Quote all of the lines below word for word, omitting the pictures.

■ RAW RECORDS ■
——

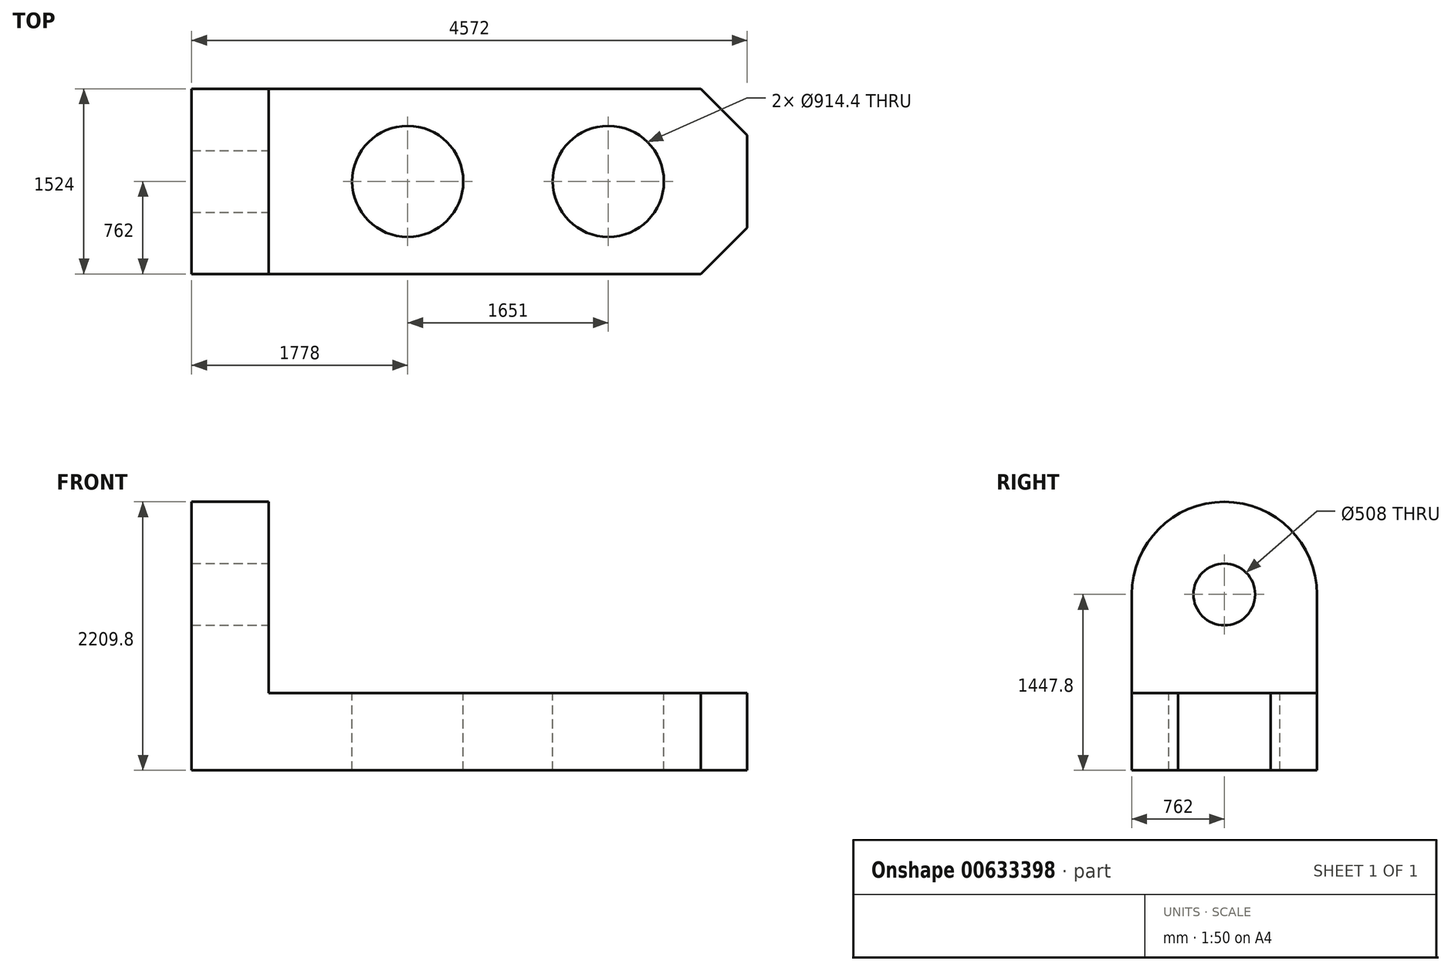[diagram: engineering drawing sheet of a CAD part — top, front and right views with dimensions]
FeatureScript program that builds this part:
annotation { "Feature Type Name" : "Feature", "Feature Type Description" : "" }
export const myFeature = defineFeature(function(context is Context, id is Id, definition is map)
    precondition{}
    {
        {
            var Q0;
            Q0=qCreatedBy(makeId("Top.planeOp"),FACE);
            var sketch = newSketch(context, id + "F0", { "sketchPlane" : qUnion([Q0])});
            skLineSegment(sketch, "E0.bottom", {"start": v(0, 0) * mm, "end": v(4572, 0) * mm});
            skLineSegment(sketch, "E0.top", {"start": v(0, 1524) * mm, "end": v(4572, 1524) * mm});
            skLineSegment(sketch, "E0.left", {"start": v(0, 0) * mm, "end": v(0, 1524) * mm});
            skLineSegment(sketch, "E0.right", {"start": v(4572, 0) * mm, "end": v(4572, 1524) * mm});
            skSolve(sketch);
        }
        {
            var Q0;
            Q0=makeQuery(id+"F0.imprint","IMPRINT",FACE,{"disambiguationData":[TD([[makeQuery(id+"F0.imprint","IMPRINT",EDGE,{"derivedFrom":sQuery(id+"F0.wireOp",EDGE,"E0.bottom")}),1.0]])]});
            extrude(context, id + "F1", {"entities" : qUnion([Q0]), "depth" : 635 * mm, "offsetDistance" : 25.4 * mm});
        }
        {
            var Q0;
            Q0=makeQuery(id+"F1.opExtrude","CAP_FACE",FACE,{"disambiguationData":[OSD([sQuery(id+"F0.wireOp",EDGE,"E0.bottom"),sQuery(id+"F0.wireOp",EDGE,"E0.top"),sQuery(id+"F0.wireOp",EDGE,"E0.left"),sQuery(id+"F0.wireOp",EDGE,"E0.right")])],"isStart":false});
            var sketch = newSketch(context, id + "F2", { "sketchPlane" : qUnion([Q0])});
            skLineSegment(sketch, "E1.bottom", {"start": v(0, 0) * mm, "end": v(635, 0) * mm});
            skLineSegment(sketch, "E1.top", {"start": v(0, 1524) * mm, "end": v(635, 1524) * mm});
            skLineSegment(sketch, "E1.left", {"start": v(0, 0) * mm, "end": v(0, 1524) * mm});
            skLineSegment(sketch, "E1.right", {"start": v(635, 0) * mm, "end": v(635, 1524) * mm});
            skSolve(sketch);
        }
        {
            var Q0;
            Q0=makeQuery(id+"F2.imprint","IMPRINT",FACE,{"disambiguationData":[TD([[makeQuery(id+"F2.imprint","IMPRINT",EDGE,{"derivedFrom":sQuery(id+"F2.wireOp",EDGE,"E1.bottom")}),1.0]])]});
            extrude(context, id + "F3", {"entities" : qUnion([Q0]), "operationType" : NewBodyOperationType.ADD, "depth" : 1574.8 * mm, "offsetDistance" : 25.4 * mm});
        }
        {
            var Q0;
            Q0=makeQuery(id+"F3.opExtrude","CAP_EDGE",EDGE,{"disambiguationData":[OSD([sQuery(id+"F2.wireOp",EDGE,"E1.bottom")])],"isStart":false});
            fillet(context, id + "F4", {"entities" : qUnion([Q0]), "radius" : 762 * mm, "tangentPropagation" : true, "allowEdgeOverflow" : false});
        }
        {
            var Q0;
            Q0=makeQuery(id+"F3.opExtrude","CAP_EDGE",EDGE,{"disambiguationData":[OSD([sQuery(id+"F2.wireOp",EDGE,"E1.top")])],"isStart":false});
            fillet(context, id + "F5", {"entities" : qUnion([Q0]), "radius" : 762 * mm, "tangentPropagation" : true, "allowEdgeOverflow" : false});
        }
        {
            var Q0;
            Q0=makeQuery(id+"F1.opExtrude","CAP_FACE",FACE,{"disambiguationData":[OSD([sQuery(id+"F0.wireOp",EDGE,"E0.bottom"),sQuery(id+"F0.wireOp",EDGE,"E0.top"),sQuery(id+"F0.wireOp",EDGE,"E0.left"),sQuery(id+"F0.wireOp",EDGE,"E0.right")])],"isStart":false});
            var sketch = newSketch(context, id + "F6", { "sketchPlane" : qUnion([Q0])});
            skCircle(sketch, "E2", {"center": v(1778, 762) * mm, "radius": 457.2 * mm});
            skCircle(sketch, "E3", {"center": v(3429, 762) * mm, "radius": 457.2 * mm});
            skSolve(sketch);
        }
        {
            var Q0;
            Q0=makeQuery(id+"F6.imprint","IMPRINT",FACE,{"disambiguationData":[TD([[makeQuery(id+"F6.imprint","IMPRINT",EDGE,{"derivedFrom":sQuery(id+"F6.wireOp",EDGE,"E2")}),1.0]])]});
            var Q1;
            Q1=makeQuery(id+"F6.imprint","IMPRINT",FACE,{"disambiguationData":[TD([[makeQuery(id+"F6.imprint","IMPRINT",EDGE,{"derivedFrom":sQuery(id+"F6.wireOp",EDGE,"E3")}),1.0]])]});
            extrude(context, id + "F7", {"entities" : qUnion([Q0, Q1]), "operationType" : NewBodyOperationType.REMOVE, "endBound" : BoundingType.UP_TO_NEXT, "oppositeDirection" : true, "depth" : 25.4 * mm, "offsetDistance" : 25.4 * mm});
        }
        {
            var Q0;
            Q0=makeQuery(id+"F3.opExtrude","SWEPT_FACE",FACE,{"disambiguationData":[OSD([sQuery(id+"F2.wireOp",EDGE,"E1.right")])]});
            var sketch = newSketch(context, id + "F8", { "sketchPlane" : qUnion([Q0])});
            skCircle(sketch, "E4", {"center": v(762, 1447.8) * mm, "radius": 254 * mm});
            skSolve(sketch);
        }
        {
            var Q0;
            Q0=makeQuery(id+"F8.imprint","IMPRINT",FACE,{"disambiguationData":[TD([[makeQuery(id+"F8.imprint","IMPRINT",EDGE,{"derivedFrom":sQuery(id+"F8.wireOp",EDGE,"E4")}),1.0]])]});
            extrude(context, id + "F9", {"entities" : qUnion([Q0]), "operationType" : NewBodyOperationType.REMOVE, "endBound" : BoundingType.UP_TO_NEXT, "oppositeDirection" : true, "depth" : 25.4 * mm, "offsetDistance" : 25.4 * mm});
        }
        {
            var Q0;
            Q0=makeQuery(id+"F1.opExtrude","SWEPT_EDGE",EDGE,{"disambiguationData":[OSD([sQuery(id+"F0.wireOp",EDGE,"E0.bottom"),sQuery(id+"F0.wireOp",EDGE,"E0.right")])]});
            chamfer(context, id + "F10", {"entities" : qUnion([Q0]), "width" : 381 * mm, "tangentPropagation" : true});
        }
        {
            var Q0;
            Q0=makeQuery(id+"F1.opExtrude","SWEPT_EDGE",EDGE,{"disambiguationData":[OSD([sQuery(id+"F0.wireOp",EDGE,"E0.top"),sQuery(id+"F0.wireOp",EDGE,"E0.right")])]});
            chamfer(context, id + "F11", {"entities" : qUnion([Q0]), "width" : 381 * mm, "tangentPropagation" : true});
        }
    });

——

■ REPLY TO THE TASK ■
[diagram: engineering drawing sheet of a CAD part — top, front and right views with dimensions]
FeatureScript program that builds this part:
annotation { "Feature Type Name" : "Feature", "Feature Type Description" : "" }
export const myFeature = defineFeature(function(context is Context, id is Id, definition is map)
    precondition{}
    {
        {
            var Q0;
            Q0=qCreatedBy(makeId("Top.planeOp"),FACE);
            var sketch = newSketch(context, id + "F0", { "sketchPlane" : qUnion([Q0])});
            skLineSegment(sketch, "E0.bottom", {"start": v(0, 0) * mm, "end": v(4572, 0) * mm});
            skLineSegment(sketch, "E0.top", {"start": v(0, 1524) * mm, "end": v(4572, 1524) * mm});
            skLineSegment(sketch, "E0.left", {"start": v(0, 0) * mm, "end": v(0, 1524) * mm});
            skLineSegment(sketch, "E0.right", {"start": v(4572, 0) * mm, "end": v(4572, 1524) * mm});
            skSolve(sketch);
        }
        {
            var Q0;
            Q0=makeQuery(id+"F0.imprint","IMPRINT",FACE,{"disambiguationData":[TD([[makeQuery(id+"F0.imprint","IMPRINT",EDGE,{"derivedFrom":sQuery(id+"F0.wireOp",EDGE,"E0.bottom")}),1.0]])]});
            extrude(context, id + "F1", {"entities" : qUnion([Q0]), "depth" : 635 * mm, "offsetDistance" : 25.4 * mm});
        }
        {
            var Q0;
            Q0=makeQuery(id+"F1.opExtrude","CAP_FACE",FACE,{"disambiguationData":[OSD([sQuery(id+"F0.wireOp",EDGE,"E0.bottom"),sQuery(id+"F0.wireOp",EDGE,"E0.top"),sQuery(id+"F0.wireOp",EDGE,"E0.left"),sQuery(id+"F0.wireOp",EDGE,"E0.right")])],"isStart":false});
            var sketch = newSketch(context, id + "F2", { "sketchPlane" : qUnion([Q0])});
            skLineSegment(sketch, "E1.bottom", {"start": v(0, 0) * mm, "end": v(635, 0) * mm});
            skLineSegment(sketch, "E1.top", {"start": v(0, 1524) * mm, "end": v(635, 1524) * mm});
            skLineSegment(sketch, "E1.left", {"start": v(0, 0) * mm, "end": v(0, 1524) * mm});
            skLineSegment(sketch, "E1.right", {"start": v(635, 0) * mm, "end": v(635, 1524) * mm});
            skSolve(sketch);
        }
        {
            var Q0;
            Q0=makeQuery(id+"F2.imprint","IMPRINT",FACE,{"disambiguationData":[TD([[makeQuery(id+"F2.imprint","IMPRINT",EDGE,{"derivedFrom":sQuery(id+"F2.wireOp",EDGE,"E1.bottom")}),1.0]])]});
            extrude(context, id + "F3", {"entities" : qUnion([Q0]), "operationType" : NewBodyOperationType.ADD, "depth" : 1574.8 * mm, "offsetDistance" : 25.4 * mm});
        }
        {
            var Q0;
            Q0=makeQuery(id+"F3.opExtrude","CAP_EDGE",EDGE,{"disambiguationData":[OSD([sQuery(id+"F2.wireOp",EDGE,"E1.bottom")])],"isStart":false});
            fillet(context, id + "F4", {"entities" : qUnion([Q0]), "radius" : 762 * mm, "tangentPropagation" : true, "allowEdgeOverflow" : false});
        }
        {
            var Q0;
            Q0=makeQuery(id+"F3.opExtrude","CAP_EDGE",EDGE,{"disambiguationData":[OSD([sQuery(id+"F2.wireOp",EDGE,"E1.top")])],"isStart":false});
            fillet(context, id + "F5", {"entities" : qUnion([Q0]), "radius" : 762 * mm, "tangentPropagation" : true, "allowEdgeOverflow" : false});
        }
        {
            var Q0;
            Q0=makeQuery(id+"F1.opExtrude","CAP_FACE",FACE,{"disambiguationData":[OSD([sQuery(id+"F0.wireOp",EDGE,"E0.bottom"),sQuery(id+"F0.wireOp",EDGE,"E0.top"),sQuery(id+"F0.wireOp",EDGE,"E0.left"),sQuery(id+"F0.wireOp",EDGE,"E0.right")])],"isStart":false});
            var sketch = newSketch(context, id + "F6", { "sketchPlane" : qUnion([Q0])});
            skCircle(sketch, "E2", {"center": v(1778, 762) * mm, "radius": 457.2 * mm});
            skCircle(sketch, "E3", {"center": v(3429, 762) * mm, "radius": 457.2 * mm});
            skSolve(sketch);
        }
        {
            var Q0;
            Q0=makeQuery(id+"F6.imprint","IMPRINT",FACE,{"disambiguationData":[TD([[makeQuery(id+"F6.imprint","IMPRINT",EDGE,{"derivedFrom":sQuery(id+"F6.wireOp",EDGE,"E2")}),1.0]])]});
            var Q1;
            Q1=makeQuery(id+"F6.imprint","IMPRINT",FACE,{"disambiguationData":[TD([[makeQuery(id+"F6.imprint","IMPRINT",EDGE,{"derivedFrom":sQuery(id+"F6.wireOp",EDGE,"E3")}),1.0]])]});
            extrude(context, id + "F7", {"entities" : qUnion([Q0, Q1]), "operationType" : NewBodyOperationType.REMOVE, "endBound" : BoundingType.UP_TO_NEXT, "oppositeDirection" : true, "depth" : 25.4 * mm, "offsetDistance" : 25.4 * mm});
        }
        {
            var Q0;
            Q0=makeQuery(id+"F3.opExtrude","SWEPT_FACE",FACE,{"disambiguationData":[OSD([sQuery(id+"F2.wireOp",EDGE,"E1.right")])]});
            var sketch = newSketch(context, id + "F8", { "sketchPlane" : qUnion([Q0])});
            skCircle(sketch, "E4", {"center": v(762, 1447.8) * mm, "radius": 254 * mm});
            skSolve(sketch);
        }
        {
            var Q0;
            Q0=makeQuery(id+"F8.imprint","IMPRINT",FACE,{"disambiguationData":[TD([[makeQuery(id+"F8.imprint","IMPRINT",EDGE,{"derivedFrom":sQuery(id+"F8.wireOp",EDGE,"E4")}),1.0]])]});
            extrude(context, id + "F9", {"entities" : qUnion([Q0]), "operationType" : NewBodyOperationType.REMOVE, "endBound" : BoundingType.UP_TO_NEXT, "oppositeDirection" : true, "depth" : 25.4 * mm, "offsetDistance" : 25.4 * mm});
        }
        {
            var Q0;
            Q0=makeQuery(id+"F1.opExtrude","SWEPT_EDGE",EDGE,{"disambiguationData":[OSD([sQuery(id+"F0.wireOp",EDGE,"E0.bottom"),sQuery(id+"F0.wireOp",EDGE,"E0.right")])]});
            chamfer(context, id + "F10", {"entities" : qUnion([Q0]), "width" : 381 * mm, "tangentPropagation" : true});
        }
        {
            var Q0;
            Q0=makeQuery(id+"F1.opExtrude","SWEPT_EDGE",EDGE,{"disambiguationData":[OSD([sQuery(id+"F0.wireOp",EDGE,"E0.top"),sQuery(id+"F0.wireOp",EDGE,"E0.right")])]});
            chamfer(context, id + "F11", {"entities" : qUnion([Q0]), "width" : 381 * mm, "tangentPropagation" : true});
        }
    });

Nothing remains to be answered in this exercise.